The lesson is not “don’t edit prompts.” The lesson is: pair structural changes with prompt changes, and never ship a prompt edit in isolation without an eval that would catch its regression.

Middleware is the missing tier

If you’ve never thought of agent middleware as a first-class component, you’re in good company — most frameworks expose orchestrators and tools but quietly leave middleware to ad-hoc callbacks. Lin et al.’s middleware tier intercepts the model’s tool calls and emits targeted hints into the next model turn when it detects cross-step risk patterns. Crucially, hints go into model context via a BeforeModelHook, not appended to tool output, because the paper’s iteration-8 result shows hints in tool output are reliably ignored on subsequent turns. Where you inject the signal matters as much as the signal itself.

In PACCA we ship five middleware: a guideline-retrieval check, a rubric-coverage validator, a confidence-calibration check against precedent base rates, a precedent-consistency flag, and — most importantly — an escalation guard implemented as a state machine, not a prompt rule. Once a case escalates to the Medical Director, the Frontline agent cannot retroactively auto-approve. Try enforcing that with a prompt rule across long contexts and you’ll lose. Enforce it in middleware and you’ve made the failure structurally impossible. In healthcare that distinction is the difference between an audit finding and a patient safety event.

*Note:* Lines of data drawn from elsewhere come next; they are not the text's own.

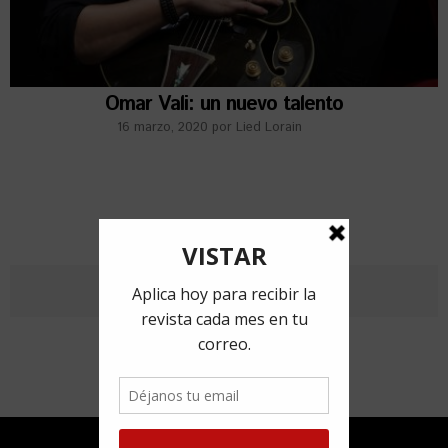
Omar Vali: un nuevo talento
16 marzo, 2020
por
Lied Lorain
ANTERIORES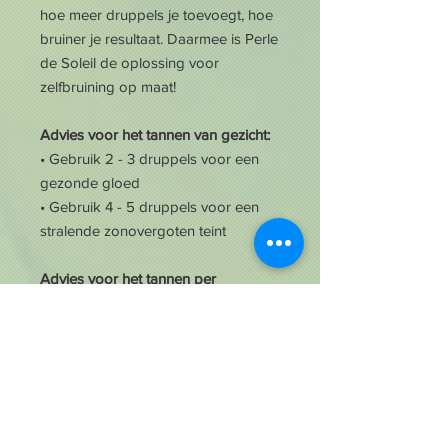
hoe meer druppels je toevoegt, hoe
bruiner je resultaat. Daarmee is Perle
de Soleil de oplossing voor
zelfbruining op maat!
Advies voor het tannen van gezicht:
• Gebruik 2 - 3 druppels voor een
gezonde gloed
• Gebruik 4 - 5 druppels voor een
stralende zonovergoten teint
Advies voor het tannen per
lichaamsdeel:
• Gebruik 4 - 5 druppels voor een
mooie glow
• Gebruik 6 - 7 druppels voor een
bronzed skin
Weetje
: open en sluit de applicator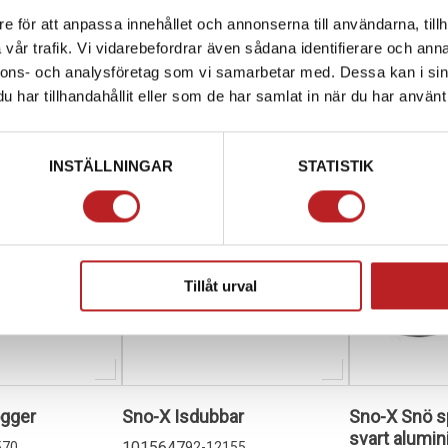
e för att anpassa innehållet och annonserna till användarna, tillh
490,00 kr
230,00 kr
vår trafik. Vi vidarebefordrar även sådana identifierare och anna
4-10 dagar
4-10 dagar
nnons- och analysföretag som vi samarbetar med. Dessa kan i sin
varukorg
Lägg i varukorg
Lägg i
har tillhandahållit eller som de har samlat in när du har använt 
INSTÄLLNINGAR
STATISTIK
Tillåt urval
ogger
Sno-X Isdubbar
Sno-X Snö s
svart alumi
1015647
570
92-12155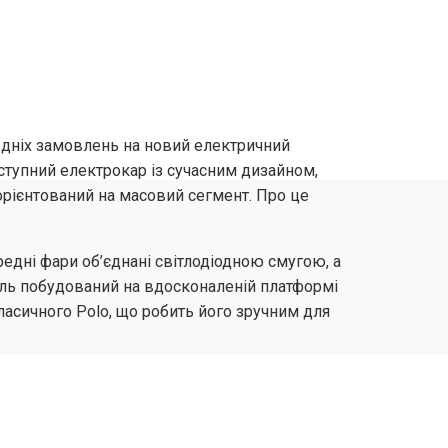
едніх замовлень на новий електричний
оступний електрокар із сучасним дизайном,
рієнтований на масовий сегмент. Про це
редні фари об’єднані світлодіодною смугою, а
біль побудований на вдосконаленій платформі
ласичного Polo, що робить його зручним для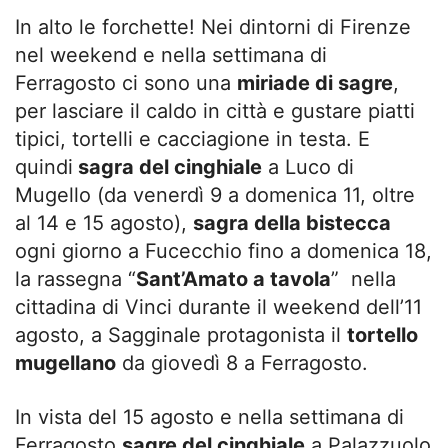
In alto le forchette! Nei dintorni di Firenze
nel weekend e nella settimana di
Ferragosto ci sono una
miriade di sagre
,
per lasciare il caldo in città e gustare piatti
tipici, tortelli e cacciagione in testa. E
quindi
sagra del cinghiale
a Luco di
Mugello (da venerdì 9 a domenica 11, oltre
al 14 e 15 agosto),
sagra della bistecca
ogni giorno a Fucecchio fino a domenica 18,
la rassegna “
Sant’Amato a tavola
” nella
cittadina di Vinci durante il weekend dell’11
agosto, a Sagginale protagonista il
tortello
mugellano
da giovedì 8 a Ferragosto.
In vista del 15 agosto e nella settimana di
Ferragosto
sagre del cinghiale
a Palazzuolo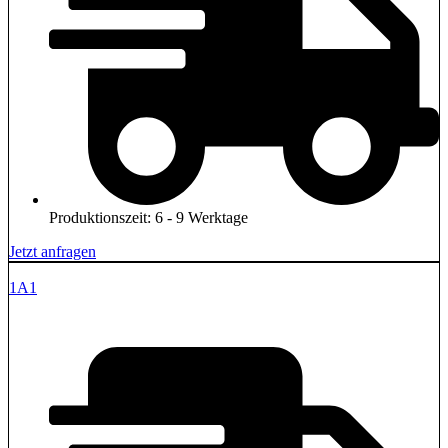
Produktionszeit: 6 - 9 Werktage
Jetzt anfragen
1A1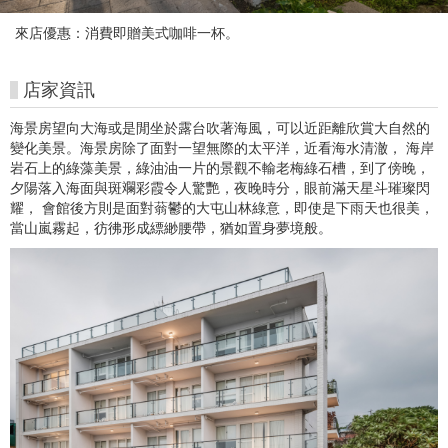
朱
來店優惠：消費即贈美式咖啡一杯。
銘
美
店家資訊
術
海景房望向大海或是閒坐於露台吹著海風，可以近距離欣賞大自然的
變化美景。海景房除了面對一望無際的太平洋，近看海水清澈， 海岸
館
岩石上的綠藻美景，綠油油一片的景觀不輸老梅綠石槽，到了傍晚，
夕陽落入海面與斑斕彩霞令人驚艷，夜晚時分，眼前滿天星斗璀璨閃
購
耀， 會館後方則是面對蓊鬱的大屯山林綠意，即使是下雨天也很美，
當山嵐霧起，彷彿形成縹緲腰帶，猶如置身夢境般。
票
網
站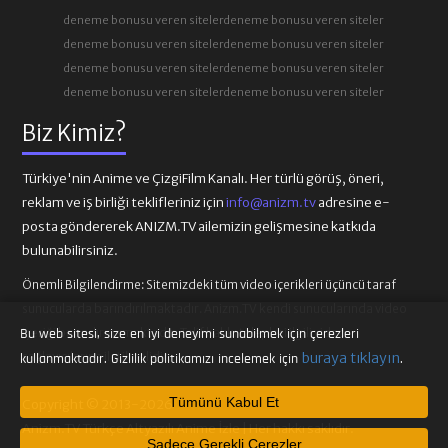
deneme bonusu veren siteler
deneme bonusu veren siteler
deneme bonusu veren siteler
deneme bonusu veren siteler
deneme bonusu veren siteler
deneme bonusu veren siteler
deneme bonusu veren siteler
deneme bonusu veren siteler
Biz Kimiz?
Türkiye'nin Anime ve ÇizgiFilm Kanalı. Her türlü görüş, öneri,
reklam ve iş birliği teklifleriniz için
info@anizm.tv
adresine e-
posta göndererek ANIZM.TV ailemizin gelişmesine katkıda
bulunabilirsiniz.
Önemli Bilgilendirme:
Sitemizdeki tüm video içerikleri üçüncü taraf
sunucularda barındırılmaktadır. Anizm.TV kendi sunucularında video
içeriği barındırmamaktadır. Telif hakkı talepleri ilgili video
Bu web sitesi, size en iyi deneyimi sunabilmek için çerezleri
sağlayıcılarına iletilmelidir.
buraya tıklayın
kullanmaktadır. Gizlilik politikamızı incelemek için
.
Tümünü Kabul Et
Copyright © 2013-2026
Anizm.TV Türkçe Altyazılı Anime İzle | Her hakkı saklıdır.
Sadece Gerekli Çerezler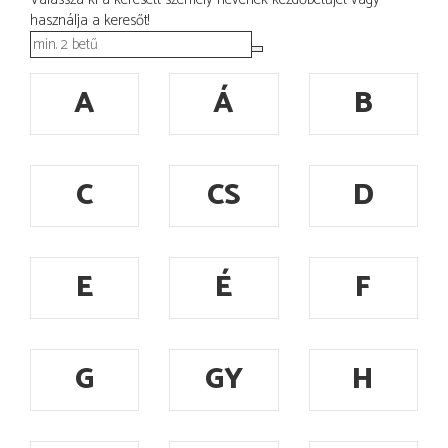
használja a keresőt!
A
Á
B
C
CS
D
E
É
F
G
GY
H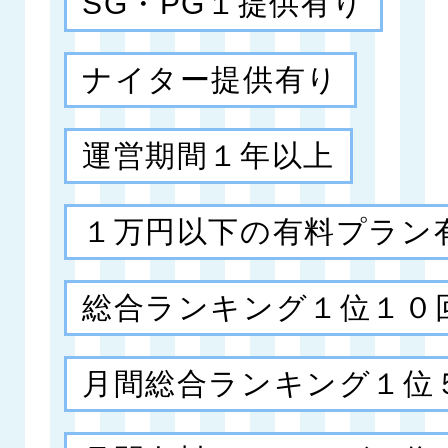
SG・PG１提供有り
ナイター提供有り
運営期間１年以上
１万円以下の有料プラン
総合ランキング１位１０
月間総合ランキング１位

Manifest discipline: ship falsifiable contracts

Here’s the part that separates production engineering from prototyping. Every behavioral harness change ships with a manifest entry — a JSON record that names the failure pattern, the root cause, the predicted fixes, the predicted regressions, and the constraint level (which of the eleven mount points was edited). The next evaluation round produces a verdict file: did the fixes land? did the predicted regressions appear? did unpredicted ones?

The empirical kicker, also from the paper: self-prediction of fixes runs about 5× random precision and recall. Self-prediction of regressions is barely 2× random. The model predicting its own future failures is essentially noise. The evaluation suite, not the manifest, is the safety net. This is why manifest discipline only works alongside an honest benchmark with k≥2 rollouts per case and infrastructure failures counted as failures, not silently dropped.

PACCA’s manifest is governed by a JSON Schema 2020-12 spec checked into harness/manifests/. Every chg-N: commit on the agent layer requires either a manifest entry or an explicit non-behavioral opt-out. An append-only DECISIONS.md accumulates every entry plus its verdict. Two things result: a public engineering record that distinguishes iteration from accretion, and an audit artifact that compliance work can build on directly. In a regulated domain, the second is not optional.

What this gives you

Three things, in order of importance:

A reference frame. Without a tagged baseline (harness-iter-0) and structured trajectory logs, every claim of improvement is vibes.
A change unit. Without file-level component decoupling, you can’t isolate signal from refactor noise — and you’ll keep shipping prompt changes that quietly regress.
A falsifiable contract. Without manifests and verdicts, you can’t tell whether you’re iterating or wandering.

None of this requires a research lab. The infrastructure is a JSON Schema, a Markdown file per agent, five middleware classes, and the discipline to write one manifest entry per behavioral commit. PACCA’s v2.3 cycle targets six tagged iterations over twelve weeks. The cumulative pass@1 improvement we’re predicting is +3 to +8 percentage points — modest by demo-day standards, defensible by audit standards. That’s the trade I’d make every time in production.

If you’re building agentic systems and your engineering velocity feels like it’s slowing rather than compounding, the diagnosis is usually the same: you’re editing prompts, not engineering a harness. Fix the substrate. The rest follows.